Because knowledge isn't causation. If he caused thier rebellion then it would be pre programmed but that's not in scripture.
Knowledge prior to existence is causative. I.e., if God, before He creates anything, knows exactly what everyone will do, it's either because He is causing it, or he's tapping into another source that's causing it.
Think of it this way. We are causative agents. I can decide to go get a bowl of ice cream right now, walk to the freezer and dip the ice cream into a bowl. However, if God knew before I was born that I would at this particular time go and get a bowl of ice cream, it isn't because he read my thoughts or knew my general appreciation for ice cream, because those things wouldn't exist yet, UNLESS someone else besides me formed me with those particular tendencies such that on this particular day at this particular time I would have a hankering for ice cream (which I'm starting to feel, as I type). Thus, the knowledge, before I exist, of me wanting a bowl of ice cream right now would have to be causative to be true knowledge. After I exist, God can "search my thoughts" and determine before I get the bowl of ice cream that I'm about to go get it, but that's likely not a very long-term prediction, unless I have a habit of getting ice cream at this time every day.
Angels are causative agents, as is Satan.
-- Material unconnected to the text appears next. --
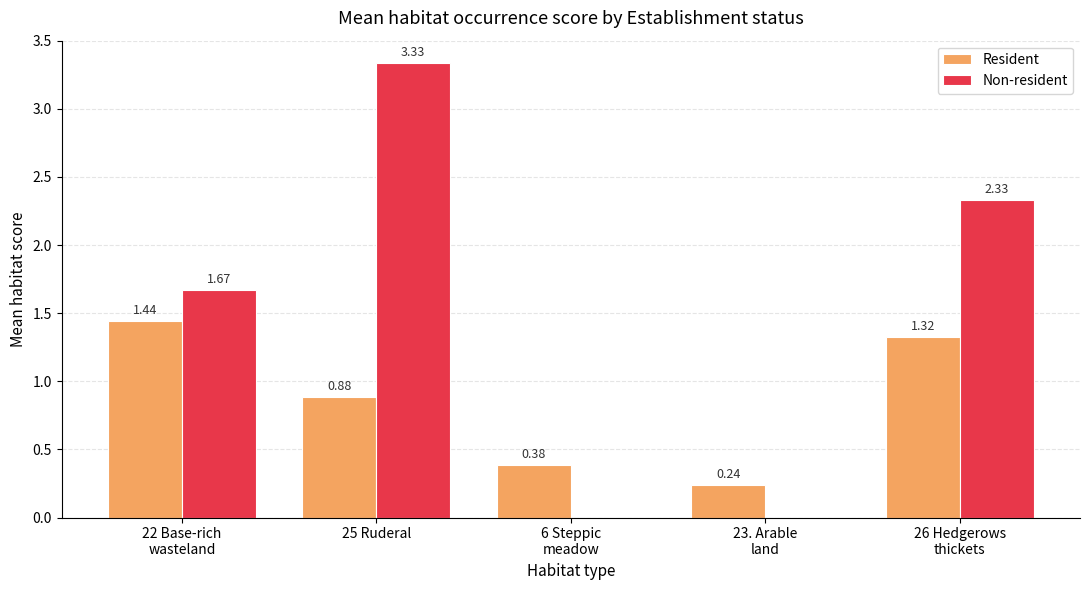

At which category is the sum across all series the highest?

25 Ruderal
God can read their minds, no doubt, and determine what they are thinking before they act on those thoughts, but if He knew before He created them how they were all going to act, it would have to be causative, or getting the knowledge from another causative source.
If God had to get His knowledge from another causative source to know what would happen after creation, that would suggest God is NOT the most knowledgeable entity in the universe.
I like to describe these two ideas of God's foreknowledge as "Calvinism" and "Arminianism".
"Calvinism" believes God is the causative force for everything.
"Arminianism" believes there's another causative force, and God just looks at the future through a crystal ball of some sort. Now, an honest Arminian would say that God can change the future, in which case he becomes a Calvinist, because then His knowledge of the future has to depend on His causative power, rather than on some other entity's causative power.
One can easily see the conundrum here--that Arminianism devolves into Calvinism, and that Calvinism has God as the author of sin. But both assume that the future is fixed, and they are trying to understand how it works, inscribing to God attributes He doesn't deserve.